Food Talk

Awadhi flavour

The joys of boti kebab are gentler. It should not be confused with mutton tikka,
says
Pushpesh Pant

FEW these days refer to succulent chunks of mutton as boti and fewer we found out are familiar with the delicacy boti kabab. When we mentioned this Awadhi delight recently, the reference evoked interesting responses. One lecherous friend was reminded immediately of a Punjabi play full of double entendres a la Dada Kondke dating back to the late 1960s that ran for weeks to a packed Sapru House: Boti Naram Soti Garam. We shall not be deterred by such snide shooting from the hips and proceed anon to more mouthwatering context where boti rhymes so very deliciously with roti.

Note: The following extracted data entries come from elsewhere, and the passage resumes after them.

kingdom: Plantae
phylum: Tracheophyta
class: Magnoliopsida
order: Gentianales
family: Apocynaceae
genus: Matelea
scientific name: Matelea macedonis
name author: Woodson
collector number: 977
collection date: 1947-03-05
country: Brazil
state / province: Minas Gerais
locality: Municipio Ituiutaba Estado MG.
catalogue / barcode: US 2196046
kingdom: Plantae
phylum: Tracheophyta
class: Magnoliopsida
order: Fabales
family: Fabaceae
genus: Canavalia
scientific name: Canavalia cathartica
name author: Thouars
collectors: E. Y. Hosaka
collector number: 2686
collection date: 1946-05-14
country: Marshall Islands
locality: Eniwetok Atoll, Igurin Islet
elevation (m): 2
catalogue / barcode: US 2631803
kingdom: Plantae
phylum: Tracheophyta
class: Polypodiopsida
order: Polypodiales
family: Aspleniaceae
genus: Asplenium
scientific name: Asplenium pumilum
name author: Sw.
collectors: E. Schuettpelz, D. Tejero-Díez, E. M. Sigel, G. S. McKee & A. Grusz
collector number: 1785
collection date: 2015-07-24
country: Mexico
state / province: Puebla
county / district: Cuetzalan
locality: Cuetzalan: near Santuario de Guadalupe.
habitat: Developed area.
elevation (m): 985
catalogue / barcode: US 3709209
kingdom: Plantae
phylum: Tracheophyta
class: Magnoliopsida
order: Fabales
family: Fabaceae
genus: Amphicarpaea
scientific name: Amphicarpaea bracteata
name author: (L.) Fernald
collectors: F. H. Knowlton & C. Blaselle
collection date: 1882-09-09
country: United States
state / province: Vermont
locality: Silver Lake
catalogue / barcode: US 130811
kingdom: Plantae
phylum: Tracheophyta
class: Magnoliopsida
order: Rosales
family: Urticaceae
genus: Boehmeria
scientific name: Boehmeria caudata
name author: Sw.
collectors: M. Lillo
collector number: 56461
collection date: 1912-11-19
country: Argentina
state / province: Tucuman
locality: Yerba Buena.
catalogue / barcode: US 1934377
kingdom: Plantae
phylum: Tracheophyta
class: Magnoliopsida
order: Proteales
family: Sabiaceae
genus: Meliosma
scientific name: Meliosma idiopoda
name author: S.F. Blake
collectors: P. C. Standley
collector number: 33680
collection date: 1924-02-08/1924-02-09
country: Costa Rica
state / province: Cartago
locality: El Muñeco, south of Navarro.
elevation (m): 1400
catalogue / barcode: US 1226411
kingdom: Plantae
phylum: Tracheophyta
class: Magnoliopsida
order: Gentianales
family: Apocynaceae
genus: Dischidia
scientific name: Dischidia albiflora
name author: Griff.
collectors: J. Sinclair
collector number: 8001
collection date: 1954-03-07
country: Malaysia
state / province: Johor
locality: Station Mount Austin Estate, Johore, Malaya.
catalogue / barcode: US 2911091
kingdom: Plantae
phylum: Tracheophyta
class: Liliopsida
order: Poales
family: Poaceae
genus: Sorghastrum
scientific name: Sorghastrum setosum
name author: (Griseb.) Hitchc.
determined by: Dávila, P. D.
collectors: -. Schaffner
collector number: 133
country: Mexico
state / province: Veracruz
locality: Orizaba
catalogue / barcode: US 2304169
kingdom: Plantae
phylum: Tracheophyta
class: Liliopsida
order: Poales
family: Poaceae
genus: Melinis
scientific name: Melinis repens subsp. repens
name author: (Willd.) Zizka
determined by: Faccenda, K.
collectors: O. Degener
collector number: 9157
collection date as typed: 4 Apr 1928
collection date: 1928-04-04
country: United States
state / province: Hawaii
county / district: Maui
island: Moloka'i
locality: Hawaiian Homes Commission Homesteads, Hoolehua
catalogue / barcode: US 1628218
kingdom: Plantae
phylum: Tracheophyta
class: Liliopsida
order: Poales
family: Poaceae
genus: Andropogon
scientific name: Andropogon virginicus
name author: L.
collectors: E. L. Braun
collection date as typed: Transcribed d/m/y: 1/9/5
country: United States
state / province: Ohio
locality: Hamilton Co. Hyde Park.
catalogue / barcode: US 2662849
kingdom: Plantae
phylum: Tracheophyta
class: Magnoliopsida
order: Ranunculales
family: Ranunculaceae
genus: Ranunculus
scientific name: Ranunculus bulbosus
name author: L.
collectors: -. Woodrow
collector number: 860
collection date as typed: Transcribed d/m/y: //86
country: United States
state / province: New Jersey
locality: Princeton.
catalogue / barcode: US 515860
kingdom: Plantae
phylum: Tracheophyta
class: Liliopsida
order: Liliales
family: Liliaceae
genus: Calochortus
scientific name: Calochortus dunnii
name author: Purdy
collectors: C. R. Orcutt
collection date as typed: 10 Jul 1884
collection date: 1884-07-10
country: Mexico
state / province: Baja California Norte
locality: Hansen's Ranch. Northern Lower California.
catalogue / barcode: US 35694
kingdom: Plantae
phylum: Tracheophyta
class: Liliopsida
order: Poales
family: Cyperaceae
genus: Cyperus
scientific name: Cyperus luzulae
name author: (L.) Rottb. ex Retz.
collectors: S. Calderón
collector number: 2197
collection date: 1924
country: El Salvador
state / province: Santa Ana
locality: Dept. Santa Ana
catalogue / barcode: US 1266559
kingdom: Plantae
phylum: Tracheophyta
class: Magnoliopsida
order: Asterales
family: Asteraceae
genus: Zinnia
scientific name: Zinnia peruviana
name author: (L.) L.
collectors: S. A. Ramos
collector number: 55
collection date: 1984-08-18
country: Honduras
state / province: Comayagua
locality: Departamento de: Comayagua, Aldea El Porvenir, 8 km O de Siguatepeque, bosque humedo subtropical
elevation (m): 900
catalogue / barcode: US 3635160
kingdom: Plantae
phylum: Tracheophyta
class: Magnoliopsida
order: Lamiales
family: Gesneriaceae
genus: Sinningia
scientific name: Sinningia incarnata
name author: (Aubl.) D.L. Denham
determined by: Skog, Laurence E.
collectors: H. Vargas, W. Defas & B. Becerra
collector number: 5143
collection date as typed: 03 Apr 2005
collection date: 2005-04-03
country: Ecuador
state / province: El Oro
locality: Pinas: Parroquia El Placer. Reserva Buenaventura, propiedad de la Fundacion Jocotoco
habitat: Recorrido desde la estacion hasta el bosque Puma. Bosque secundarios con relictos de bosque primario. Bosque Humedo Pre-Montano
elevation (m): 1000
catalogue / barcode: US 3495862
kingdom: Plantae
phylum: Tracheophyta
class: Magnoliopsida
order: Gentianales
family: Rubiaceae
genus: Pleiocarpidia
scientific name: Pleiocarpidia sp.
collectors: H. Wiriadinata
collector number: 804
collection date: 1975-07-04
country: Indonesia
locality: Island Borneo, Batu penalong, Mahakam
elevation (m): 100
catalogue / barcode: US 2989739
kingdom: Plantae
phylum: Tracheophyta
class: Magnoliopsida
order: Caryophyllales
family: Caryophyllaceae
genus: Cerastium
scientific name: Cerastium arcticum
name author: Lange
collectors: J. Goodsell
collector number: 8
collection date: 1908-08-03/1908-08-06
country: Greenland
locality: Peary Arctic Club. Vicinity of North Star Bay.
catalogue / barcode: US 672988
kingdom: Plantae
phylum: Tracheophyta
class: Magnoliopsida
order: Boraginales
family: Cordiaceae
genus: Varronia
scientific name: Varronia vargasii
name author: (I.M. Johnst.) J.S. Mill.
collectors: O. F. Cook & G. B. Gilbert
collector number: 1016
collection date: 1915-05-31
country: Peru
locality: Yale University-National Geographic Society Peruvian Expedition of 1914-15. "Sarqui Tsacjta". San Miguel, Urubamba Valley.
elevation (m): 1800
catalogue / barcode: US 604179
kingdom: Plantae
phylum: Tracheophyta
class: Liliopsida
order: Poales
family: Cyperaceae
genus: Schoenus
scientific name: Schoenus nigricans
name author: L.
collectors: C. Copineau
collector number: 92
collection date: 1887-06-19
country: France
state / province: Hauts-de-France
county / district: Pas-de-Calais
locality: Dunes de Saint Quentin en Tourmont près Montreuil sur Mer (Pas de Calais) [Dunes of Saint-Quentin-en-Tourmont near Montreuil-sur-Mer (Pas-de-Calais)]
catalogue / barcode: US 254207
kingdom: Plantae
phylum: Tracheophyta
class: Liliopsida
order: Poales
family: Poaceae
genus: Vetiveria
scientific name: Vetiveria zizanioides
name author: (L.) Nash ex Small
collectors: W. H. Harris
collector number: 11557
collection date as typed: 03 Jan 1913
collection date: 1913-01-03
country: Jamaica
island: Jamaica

Good friend Alauddin, a talented youngster who was serving a tiring apprenticeship in Aminabad till he was spotted by the great headhunter Jiggs and groomed to play a stellar role as a kababiya, treated us to a large plateful of boti kebab just before he left for London on his first assignment abroad.

CHEF’S SPECIAL

Recipe

Preparation time: 30 minutes (after overnight marination)
Cooking time: 30 minutes
Serves: 4-6

Ingredients

Mutton (boneless pieces cut in small cubes) 1 kg
Malt vinegar ¼ cup
Raw papaya paste 1 tbsp
Butter 2 tbsp
Salt to taste

The Marinade

Hung yoghurt (whisked) 200 ml
Ginger paste 2 tbsp
Garlic paste 2 tbsp
Red chilli paste 2 tbsp
Garam masala 2 tsp
Refined oil ¼ cup
Salt to taste

Method

Mix the papaya paste with salt and vinegar in a large bowl. Leave the boti in this mixture for at least 30 minutes, ensuring that each chunk is well coated. Blend all the ingredients listed under this head and put the boti in this marinade overnight. Heat ghee/oil in a very shallow or wide flat pan. Add the boti with the marinade and cook on low-medium heat turning frequently with a spatula for about 15 minutes and very little moisture remains.

This was his going away gift and a reminder of the sad fact that it is not only the brain drain from IITs and IIMs that is depleting the Indian talent pool. The creative genius of artistes in the kitchen is no less valuable part of our national heritage than the surgeons, engineers and managers.

Alauddin who was employed by the Radisson in Noida till he was lured by savings in forex, one hopes, will return soon. Till then one will have to rely on DIY with the help of the recipe that follows. The alternative is to travel to Lucknow and savour the original at Sakhavats the legendary ‘hole in the wall’ fine dining eatery in the Gymkhana there.

There are some philistines nay boors who insist that the over spiced chewy dices of meat comprising the filling in a khati kebab are in fact boti kebab or Calcutta’s interpretation of this classic; no lover of food can take this absurd claim seriously. Nor should the boti kebab be confused with mutton tikka—the worthy Punjabi of tandoori ilk. But the robust should not be mixed up with the refined. The joys of boti kabab are gentler.

Of course, once you prepare the kabab none can stop you from using it as a ‘filling’ in a roll or a wrap you prefer. Jiggs likes to render his offerings more exotic by incorporating his ‘proprietary’ aromatic garam masala enriched with mace, nutmeg, cloves and cardamom. We are quite happy with the unadorned, less pretentious recipe we share with our readers. You are free to make your own choice.